Proceeds from privatisation reach EUR 1bn in last six years

Nekategorizirano


With the share of the country's largest bank sold at EUR 51.50 at the recent IPO, the state received the proceeds amounting to EUR 609m.

"The proceeds from the sale of the capital investment in NLB have been transferred to the budget and used for repayment of debt in accordance with the public finance act," the Finance Ministry has told the STA.

More than EUR 540m or 90% of the proceeds have been earmarked for debt repayment, and the remaining 10% have been transferred onto a special account of the ministry.

The money will be reserved for the planned independent demographic fund, which is a response to the demographic changes and which looks to ensure long-term stability of the pension system.

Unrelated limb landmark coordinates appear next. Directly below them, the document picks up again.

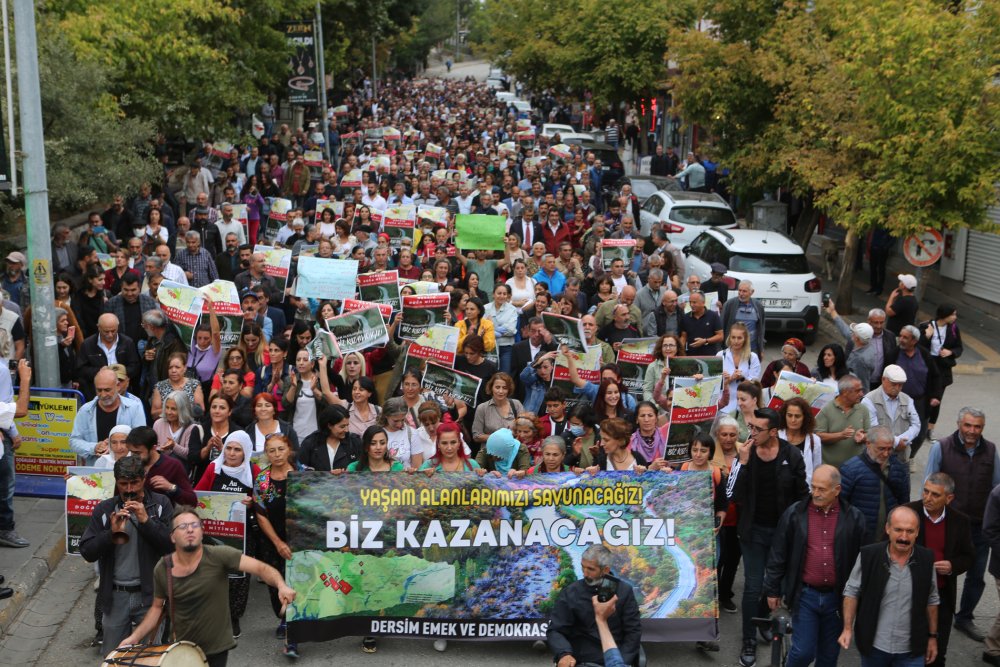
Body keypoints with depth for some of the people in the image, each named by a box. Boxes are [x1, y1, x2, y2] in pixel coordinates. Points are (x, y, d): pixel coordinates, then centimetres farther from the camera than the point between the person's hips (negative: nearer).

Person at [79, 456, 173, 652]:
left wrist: (146, 520, -22)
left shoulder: (160, 504, -5)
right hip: (115, 595, 2)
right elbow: (87, 552, -5)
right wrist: (112, 533, -20)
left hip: (149, 594, -2)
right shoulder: (104, 509, -1)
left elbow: (173, 544, -13)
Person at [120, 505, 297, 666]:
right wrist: (135, 636, -2)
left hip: (217, 649, -3)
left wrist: (281, 586, -43)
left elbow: (261, 568, -25)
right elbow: (157, 607, 9)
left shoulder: (219, 556, -17)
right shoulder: (162, 569, -6)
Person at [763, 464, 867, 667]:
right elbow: (778, 555, 3)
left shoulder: (854, 518, -2)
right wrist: (773, 589, 5)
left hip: (837, 597, 1)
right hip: (805, 595, -1)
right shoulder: (795, 514, -4)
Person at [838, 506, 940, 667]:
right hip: (873, 645, -1)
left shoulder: (926, 560, -5)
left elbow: (931, 600, 6)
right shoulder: (868, 555, -12)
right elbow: (852, 592, -3)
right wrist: (848, 628, -9)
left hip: (912, 650, 1)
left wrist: (932, 636, 9)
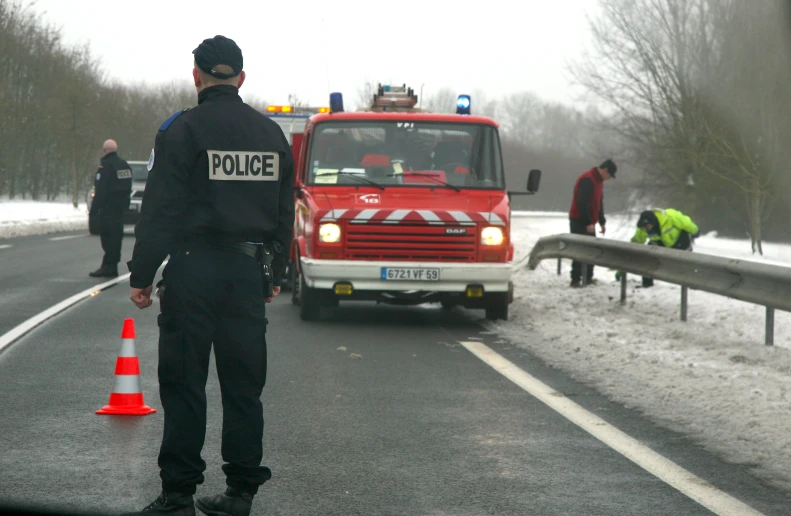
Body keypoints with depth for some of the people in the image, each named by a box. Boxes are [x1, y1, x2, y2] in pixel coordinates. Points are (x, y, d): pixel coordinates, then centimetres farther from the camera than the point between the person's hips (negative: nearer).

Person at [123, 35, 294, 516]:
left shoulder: (183, 130, -7)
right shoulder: (271, 134, 11)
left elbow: (161, 210, -9)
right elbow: (285, 214, 17)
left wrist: (142, 275, -6)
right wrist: (274, 274, 23)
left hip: (195, 269, -5)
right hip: (250, 270, 5)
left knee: (184, 384, -1)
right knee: (244, 385, 9)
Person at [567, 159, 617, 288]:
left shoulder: (599, 181, 13)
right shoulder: (587, 180, -20)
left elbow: (599, 203, 21)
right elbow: (582, 203, -25)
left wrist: (602, 222, 16)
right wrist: (588, 223, -24)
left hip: (589, 223, 10)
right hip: (579, 222, -10)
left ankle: (588, 278, 17)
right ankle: (575, 280, -8)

The special account for the demographic fund has been holding ten percent of the proceeds from all privatisation deals since April 2014, when the law on Slovenian Sovereign Holding (SSH), the custodian of state assets, entered into force.

A total of EUR 97m has been collected on the account so far.

Since 2013, when the National Assembly confirmed a list of 15 companies for privatisation, the national budget has received a total of EUR 983.7m in proceeds.

Before the SSH law entered into force, all proceeds were spent for repayment of debt, which stood at EUR 31.8bn at the end of last year.

Due to the economic growth Slovenia has been recording in the recent years, its share in the country's GDP has been decreasing, standing at 74.1% at the end of last year.

The first companies to be privatised were coatings maker Helios in October 2013 and medical laser maker Fotona in January 2014, followed by car electronics maker Letrika and Ljubljana airport operator Aerodrom Ljubljana.

Proceeds from the privatisations completed in 2014 amounted to EUR 119m.

In mid-2015, the state-owned owners of sports equipment maker Elan sold the company for a symbolic sum, with the new owners, Bank of America Merrill Lynch and Wiltan Enterprises, securing EUR 12m as a return of state aid received in 2008.

Aircraft maintenance company Adria Airways Tehnika was also sold in 2015 to the Polish Linetech Holding for around EUR 1m.

In the same year, the US investment fund Apollo and the European Bank for Reconstruction and Development bought NKBM, the second-largest bank in the country, for EUR 250m, while bread and pasta maker Ε½ito was acquired by Croatia's Podravka.

The privatised companies from the list also include car parts maker Cimos, tissue maker Paloma, and airline Adria Airways.